Preston Pysh (00:20:37):
I remember, I think it was back in 2017, that Root Stock came out with their big announcement that they’re going to try to do smart contracts on Bitcoin. I lost track of this project. I’m just curious whether this makes that whole thing obsolete.

Pierre Rochard (00:20:55):
So they are I think still, and this is also the case with a project called RGB and Liquid also to an extent, of building a secondary layer where you can have non-Bitcoin tokens and then with various levels of programmability around those tokens. To me, I’m not super excited about projects like that and I haven’t really gravitated towards them like I have towards DLCs because the way I see it is that DLCs are, first of all, not creating their own token and also, they are economically useful in the sense of risk transfer and that’s something I’ve always been interested in. When I was an intern at Deloitte, I was auditing oil and gas derivatives contracts and so this is a world that I’m very interested in and seeing it intersect with Bitcoin was really interesting. But these other projects are looking at ways of… I mentioned DLCs are Bitcoin settled, these other projects would have other tokens involved in the issuance or transfer and that part, I’m not as excited about. We can get into why I’m not excited about it, but that’s a whole other can of worms.

Preston Pysh (00:22:14):
Well, when I talked with Samson Mao, he was creating a new game. They were going to issue tokens that the tokens were going to be part of the game itself. He went through all the proper filings for basically an IPO with these tokens. I think in that regard, to me, it makes a whole lot of sense that that’s how the future of equity issuance will go on something like Liquid. But it seems like the DLCs that were talking about are much more derivative in that their contracts, like you said, are denominated in satoshis and using that as the base layer.

Preston Pysh (00:22:53):
When I think about what’s happening on Ethereum, what’s happening on any other protocol that’s trying to do smart contracts, there’s a aspect of tokens, the issuance and creating of new tokens, and then there’s really just smart contract vehicles. Is there another third or fourth thing that’s really taking place there? Because the NFTs, non-fungible tokens, are just similar to token issuance. What else am I missing other than smart contracts and token issuance?

Ben Carman (00:23:22):
DLC doesn’t exactly compete with this. Like I said earlier, all you need is multisig and signatures that you can encrypt. So this is doable with RGB. This is doable on Liquid. You can do it on Litecoin if you want to. You can do it on any really system, so it’s very easy to pour it over or if we’ve already tested it out or we know we could do this with RGB, you could just use RGB tokens on Lightning. We could do this on some third layer thing most likely. It’s really going to be like the DLCs will probably just be aided on top of all these other systems.

» Job a
Decide whether each statement agrees with the transcript. (i) Pierre Rochard says DLCs create their own token. (ii) Pierre Rochard audited oil and gas derivatives contracts as an intern at Deloitte. (iii) Ben Carman says DLCs can be done on Litecoin.

» Data listing
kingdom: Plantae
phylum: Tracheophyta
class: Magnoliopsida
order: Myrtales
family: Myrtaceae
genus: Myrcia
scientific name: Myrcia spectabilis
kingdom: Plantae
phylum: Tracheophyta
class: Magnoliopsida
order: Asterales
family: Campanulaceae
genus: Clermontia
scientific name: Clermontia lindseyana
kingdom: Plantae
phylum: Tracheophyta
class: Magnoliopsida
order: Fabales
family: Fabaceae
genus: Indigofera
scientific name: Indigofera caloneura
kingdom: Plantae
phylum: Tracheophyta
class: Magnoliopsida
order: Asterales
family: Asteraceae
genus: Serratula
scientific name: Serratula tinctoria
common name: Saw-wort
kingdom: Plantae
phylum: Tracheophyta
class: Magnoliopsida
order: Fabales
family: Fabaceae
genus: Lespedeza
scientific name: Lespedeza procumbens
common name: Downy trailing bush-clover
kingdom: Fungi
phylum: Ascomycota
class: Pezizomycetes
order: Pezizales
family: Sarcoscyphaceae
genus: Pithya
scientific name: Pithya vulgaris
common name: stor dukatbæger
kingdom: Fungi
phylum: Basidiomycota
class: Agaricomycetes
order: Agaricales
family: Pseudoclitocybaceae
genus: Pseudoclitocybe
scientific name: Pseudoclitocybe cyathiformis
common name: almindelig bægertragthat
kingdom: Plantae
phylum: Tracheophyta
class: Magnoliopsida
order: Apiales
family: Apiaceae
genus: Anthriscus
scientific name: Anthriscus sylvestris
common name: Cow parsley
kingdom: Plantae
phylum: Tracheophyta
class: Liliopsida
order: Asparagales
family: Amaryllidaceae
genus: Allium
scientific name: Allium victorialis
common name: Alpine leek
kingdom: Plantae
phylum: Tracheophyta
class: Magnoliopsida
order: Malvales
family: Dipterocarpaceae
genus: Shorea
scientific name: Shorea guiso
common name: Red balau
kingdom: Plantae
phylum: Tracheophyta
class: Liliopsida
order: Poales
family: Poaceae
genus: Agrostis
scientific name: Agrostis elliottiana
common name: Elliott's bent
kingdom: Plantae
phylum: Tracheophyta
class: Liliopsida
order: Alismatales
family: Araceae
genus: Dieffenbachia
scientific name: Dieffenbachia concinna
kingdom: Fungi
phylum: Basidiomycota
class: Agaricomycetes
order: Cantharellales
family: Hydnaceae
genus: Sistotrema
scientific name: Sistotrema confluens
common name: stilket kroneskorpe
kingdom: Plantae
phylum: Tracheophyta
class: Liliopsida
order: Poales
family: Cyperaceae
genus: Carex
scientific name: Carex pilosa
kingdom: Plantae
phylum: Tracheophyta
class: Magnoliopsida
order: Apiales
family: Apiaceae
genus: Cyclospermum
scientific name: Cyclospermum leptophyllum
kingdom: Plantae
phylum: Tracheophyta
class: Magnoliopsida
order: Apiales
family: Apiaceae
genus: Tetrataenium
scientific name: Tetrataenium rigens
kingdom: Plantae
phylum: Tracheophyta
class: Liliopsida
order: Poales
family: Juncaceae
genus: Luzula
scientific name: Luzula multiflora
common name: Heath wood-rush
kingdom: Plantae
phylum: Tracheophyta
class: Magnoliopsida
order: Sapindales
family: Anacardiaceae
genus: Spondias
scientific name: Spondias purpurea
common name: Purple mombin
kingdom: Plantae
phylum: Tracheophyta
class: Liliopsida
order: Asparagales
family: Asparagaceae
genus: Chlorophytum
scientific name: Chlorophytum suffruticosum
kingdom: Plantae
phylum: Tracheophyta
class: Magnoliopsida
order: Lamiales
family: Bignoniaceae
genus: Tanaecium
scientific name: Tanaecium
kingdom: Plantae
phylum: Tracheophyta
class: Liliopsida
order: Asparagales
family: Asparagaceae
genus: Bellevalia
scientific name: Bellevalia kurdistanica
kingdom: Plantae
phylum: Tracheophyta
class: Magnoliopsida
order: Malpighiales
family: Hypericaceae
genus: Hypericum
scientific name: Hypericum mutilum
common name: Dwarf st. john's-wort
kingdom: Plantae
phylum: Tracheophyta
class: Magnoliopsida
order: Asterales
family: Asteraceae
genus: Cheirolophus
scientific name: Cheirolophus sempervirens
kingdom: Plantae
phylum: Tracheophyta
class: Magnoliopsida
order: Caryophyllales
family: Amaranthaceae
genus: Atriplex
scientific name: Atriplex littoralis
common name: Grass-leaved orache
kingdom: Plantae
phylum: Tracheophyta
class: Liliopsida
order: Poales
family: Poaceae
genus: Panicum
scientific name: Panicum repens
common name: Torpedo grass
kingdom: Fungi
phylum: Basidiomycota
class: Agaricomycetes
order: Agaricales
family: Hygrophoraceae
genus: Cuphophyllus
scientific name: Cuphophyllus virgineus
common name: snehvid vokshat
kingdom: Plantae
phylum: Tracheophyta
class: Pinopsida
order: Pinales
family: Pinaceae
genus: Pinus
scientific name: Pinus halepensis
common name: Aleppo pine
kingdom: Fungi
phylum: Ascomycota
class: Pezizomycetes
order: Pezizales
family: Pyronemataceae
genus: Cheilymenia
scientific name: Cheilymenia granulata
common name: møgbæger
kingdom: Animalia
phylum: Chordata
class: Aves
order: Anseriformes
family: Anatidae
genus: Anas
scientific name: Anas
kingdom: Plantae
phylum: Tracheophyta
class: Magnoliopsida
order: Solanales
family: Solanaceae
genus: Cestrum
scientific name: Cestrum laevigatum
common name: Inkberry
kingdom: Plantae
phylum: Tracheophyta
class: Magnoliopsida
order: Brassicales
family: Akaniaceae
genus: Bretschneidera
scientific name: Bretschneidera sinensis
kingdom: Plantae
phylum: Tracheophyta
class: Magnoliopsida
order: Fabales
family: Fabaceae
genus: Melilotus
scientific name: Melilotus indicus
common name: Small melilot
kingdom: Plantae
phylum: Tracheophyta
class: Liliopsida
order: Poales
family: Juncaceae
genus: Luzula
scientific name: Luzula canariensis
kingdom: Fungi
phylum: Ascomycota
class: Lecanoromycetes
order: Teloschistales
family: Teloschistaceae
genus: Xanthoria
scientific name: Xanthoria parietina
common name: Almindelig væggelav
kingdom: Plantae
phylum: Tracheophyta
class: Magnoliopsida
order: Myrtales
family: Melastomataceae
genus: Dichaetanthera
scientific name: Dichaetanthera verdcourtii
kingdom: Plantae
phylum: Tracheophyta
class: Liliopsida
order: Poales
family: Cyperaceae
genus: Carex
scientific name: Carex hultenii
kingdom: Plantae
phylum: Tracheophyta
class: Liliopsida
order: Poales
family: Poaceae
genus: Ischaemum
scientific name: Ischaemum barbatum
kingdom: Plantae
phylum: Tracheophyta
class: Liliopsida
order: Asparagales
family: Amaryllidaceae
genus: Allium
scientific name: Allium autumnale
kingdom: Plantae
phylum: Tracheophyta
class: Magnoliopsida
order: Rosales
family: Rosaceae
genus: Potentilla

» Job b
Swap "common name" for "vernacular name" in the rows starting at the line containing "order: Brassicales" and ending at the last line of the data listing, leaving all else unchanged. Give only those lines.

» Output a
(i) No: "DLCs are, first of all, not creating their own token"
(ii) Yes: "When I was an intern at Deloitte, I was auditing oil and gas derivatives contracts"
(iii) Yes: "You can do it on Litecoin if you want to."

» Output b
order: Brassicales
family: Akaniaceae
genus: Bretschneidera
scientific name: Bretschneidera sinensis
kingdom: Plantae
phylum: Tracheophyta
class: Magnoliopsida
order: Fabales
family: Fabaceae
genus: Melilotus
scientific name: Melilotus indicus
vernacular name: Small melilot
kingdom: Plantae
phylum: Tracheophyta
class: Liliopsida
order: Poales
family: Juncaceae
genus: Luzula
scientific name: Luzula canariensis
kingdom: Fungi
phylum: Ascomycota
class: Lecanoromycetes
order: Teloschistales
family: Teloschistaceae
genus: Xanthoria
scientific name: Xanthoria parietina
vernacular name: Almindelig væggelav
kingdom: Plantae
phylum: Tracheophyta
class: Magnoliopsida
order: Myrtales
family: Melastomataceae
genus: Dichaetanthera
scientific name: Dichaetanthera verdcourtii
kingdom: Plantae
phylum: Tracheophyta
class: Liliopsida
order: Poales
family: Cyperaceae
genus: Carex
scientific name: Carex hultenii
kingdom: Plantae
phylum: Tracheophyta
class: Liliopsida
order: Poales
family: Poaceae
genus: Ischaemum
scientific name: Ischaemum barbatum
kingdom: Plantae
phylum: Tracheophyta
class: Liliopsida
order: Asparagales
family: Amaryllidaceae
genus: Allium
scientific name: Allium autumnale
kingdom: Plantae
phylum: Tracheophyta
class: Magnoliopsida
order: Rosales
family: Rosaceae
genus: Potentilla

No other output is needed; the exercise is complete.